§ Task:
Output the lines of the data as a Markdown table with the columns Row and Line, numbering each row and skipping blank lines. Leave the pictures out of the table.

[Source records]
-------------------------
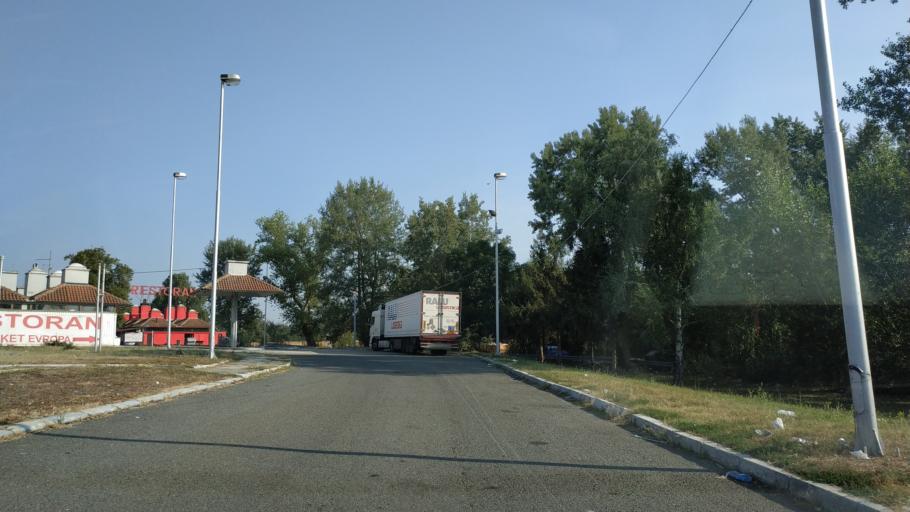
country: RS
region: Central Serbia
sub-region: Podunavski Okrug
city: Velika Plana
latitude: 44.3485
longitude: 21.0771
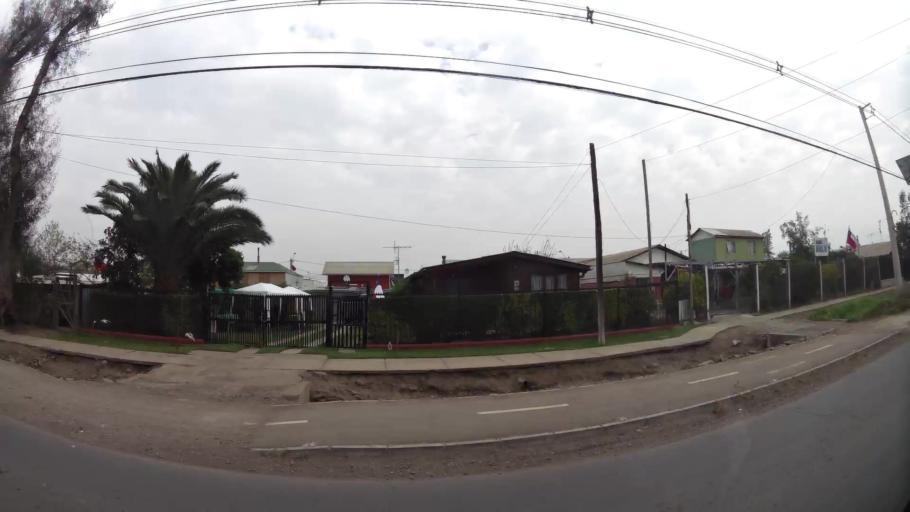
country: CL
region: Santiago Metropolitan
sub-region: Provincia de Chacabuco
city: Chicureo Abajo
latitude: -33.1995
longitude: -70.6788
-------------------------
§ Reply:
| Row | Line |
|---|---|
| 1 | country: RS |
| 2 | region: Central Serbia |
| 3 | sub-region: Podunavski Okrug |
| 4 | city: Velika Plana |
| 5 | latitude: 44.3485 |
| 6 | longitude: 21.0771 |
| 7 | country: CL |
| 8 | region: Santiago Metropolitan |
| 9 | sub-region: Provincia de Chacabuco |
| 10 | city: Chicureo Abajo |
| 11 | latitude: -33.1995 |
| 12 | longitude: -70.6788 |